National Grid and REV Renewables end plan to build battery storage facility in town of Long Lake
By Chloe Bennett
Plans for a battery energy storage facility in Raquette Lake have been scrapped, according to a representative of National Grid. The move came after public pushback against the project about environmental concerns and safety fears.
“Following extensive community engagement, the companies agreed that there were challenges in the planned location for the battery energy storage system,” Jared Paventi, communications manager for National Grid, said.
The project, meant to address outages in the area, would have installed 12 tractor-sized trailers on Antlers Road in the hamlet. The estimated cost of the project would be around $50 million.
Paventi said the developers believe the projects are safe and critical to a future of renewable energy, which is reflected in initial findings from an inter-agency report on several New York facilities released in December.
“It’s a critical piece of our clean energy future in New York,” he said. “It just doesn’t work in this case.”
In August 2023, the town of Long Lake voted to place a moratorium on processing permits for battery storage facilities after community members protested the project. The pause was set to expire a year later.
William Acker, director of the New York Battery and Energy Storage Technology Consortium, also noted the facilities’ role in the local and global energy transition.
“Although the developer of the proposed Raquette Lake battery project has opted not to move forward with the project, energy storage remains a vital clean energy technology for ensuring grid reliability and resilience, especially in remote locations such as the Adirondacks,” he said in an email.
Melissa Wilde, who owns property on Raquette Lake, said she was relieved that the microgrid planning ceased.
“Good public policy is needed now more than ever as we fight climate change,” she said in an email. “The state of New York and the Adirondack Park Agency should recognize the need for community engagement and better siting criteria for energy projects; criteria that recognize the park’s unique environmental, social and economic characteristics and the advantages and challenges those create.”
No set plans to address the outages in the area have been made, though National Grid plans to construct a new substation to improve reliability, Paventi said. That work is set to start in warmer weather.
National Grid is holding off on starting new renewable energy projects until after the final inter-agency report is released, he said.
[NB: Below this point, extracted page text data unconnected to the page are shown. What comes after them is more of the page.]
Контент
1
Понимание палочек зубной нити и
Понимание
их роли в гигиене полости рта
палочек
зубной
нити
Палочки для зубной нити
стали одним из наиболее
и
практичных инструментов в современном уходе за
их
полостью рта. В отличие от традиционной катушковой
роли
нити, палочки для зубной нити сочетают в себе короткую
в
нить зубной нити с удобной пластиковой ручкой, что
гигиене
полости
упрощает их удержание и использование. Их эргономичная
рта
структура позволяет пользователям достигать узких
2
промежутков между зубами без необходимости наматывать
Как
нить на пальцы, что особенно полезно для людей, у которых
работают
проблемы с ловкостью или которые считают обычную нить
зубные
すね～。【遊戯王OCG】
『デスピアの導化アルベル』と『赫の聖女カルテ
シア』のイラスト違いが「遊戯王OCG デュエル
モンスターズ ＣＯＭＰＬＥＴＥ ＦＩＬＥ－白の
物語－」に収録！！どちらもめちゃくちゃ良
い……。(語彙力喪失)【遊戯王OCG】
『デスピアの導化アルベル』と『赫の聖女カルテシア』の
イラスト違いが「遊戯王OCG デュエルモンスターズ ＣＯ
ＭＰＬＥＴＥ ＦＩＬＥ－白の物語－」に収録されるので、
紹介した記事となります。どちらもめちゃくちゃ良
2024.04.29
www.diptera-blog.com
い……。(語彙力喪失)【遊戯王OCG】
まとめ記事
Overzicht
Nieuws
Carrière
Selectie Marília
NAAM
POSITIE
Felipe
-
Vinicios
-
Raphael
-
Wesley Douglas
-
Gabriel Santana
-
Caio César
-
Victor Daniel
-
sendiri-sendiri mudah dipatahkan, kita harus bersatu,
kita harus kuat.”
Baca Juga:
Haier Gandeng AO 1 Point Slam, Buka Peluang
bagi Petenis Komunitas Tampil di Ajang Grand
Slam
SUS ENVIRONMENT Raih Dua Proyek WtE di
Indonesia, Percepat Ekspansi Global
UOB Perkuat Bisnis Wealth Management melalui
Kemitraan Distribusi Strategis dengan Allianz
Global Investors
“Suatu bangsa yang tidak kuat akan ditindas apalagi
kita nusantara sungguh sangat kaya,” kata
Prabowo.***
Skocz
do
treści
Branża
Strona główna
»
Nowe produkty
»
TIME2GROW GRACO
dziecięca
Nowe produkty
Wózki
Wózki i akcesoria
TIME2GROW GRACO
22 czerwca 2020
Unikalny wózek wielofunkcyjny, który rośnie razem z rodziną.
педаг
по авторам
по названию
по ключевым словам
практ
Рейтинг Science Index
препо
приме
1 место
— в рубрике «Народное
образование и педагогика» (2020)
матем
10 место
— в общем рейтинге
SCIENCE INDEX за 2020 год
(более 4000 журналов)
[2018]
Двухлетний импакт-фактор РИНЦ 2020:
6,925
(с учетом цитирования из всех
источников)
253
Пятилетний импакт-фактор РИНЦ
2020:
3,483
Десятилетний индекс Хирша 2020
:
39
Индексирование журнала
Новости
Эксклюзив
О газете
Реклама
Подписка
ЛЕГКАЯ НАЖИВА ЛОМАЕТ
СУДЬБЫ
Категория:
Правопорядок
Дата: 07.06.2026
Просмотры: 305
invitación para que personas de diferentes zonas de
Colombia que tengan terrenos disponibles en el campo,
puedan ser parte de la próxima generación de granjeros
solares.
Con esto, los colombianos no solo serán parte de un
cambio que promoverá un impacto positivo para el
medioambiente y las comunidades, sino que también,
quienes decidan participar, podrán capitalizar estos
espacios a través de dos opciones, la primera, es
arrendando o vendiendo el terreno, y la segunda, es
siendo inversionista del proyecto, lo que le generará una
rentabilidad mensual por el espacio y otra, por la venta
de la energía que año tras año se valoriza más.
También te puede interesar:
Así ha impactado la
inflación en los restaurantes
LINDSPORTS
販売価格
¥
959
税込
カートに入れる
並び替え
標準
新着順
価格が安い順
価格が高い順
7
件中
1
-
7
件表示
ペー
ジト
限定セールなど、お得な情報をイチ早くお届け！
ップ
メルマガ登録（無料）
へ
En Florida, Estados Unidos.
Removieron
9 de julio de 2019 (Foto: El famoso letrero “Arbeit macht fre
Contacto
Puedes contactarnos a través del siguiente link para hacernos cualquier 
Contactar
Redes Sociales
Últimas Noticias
“Based on the draft report, I can say that we had a lot of things that exceeded the standards of the draft report,” Paventi said. “But I think that in terms of where we’re going to proceed with future projects, we are going to wait until we have the final report so that way we can ensure we are completely compliant with everything that the workgroup has brought forth.”
When asked if a renewable energy project was on the table to address outages around Raquette Lake, Paventi said none were planned.
This story will be updated as more information becomes available.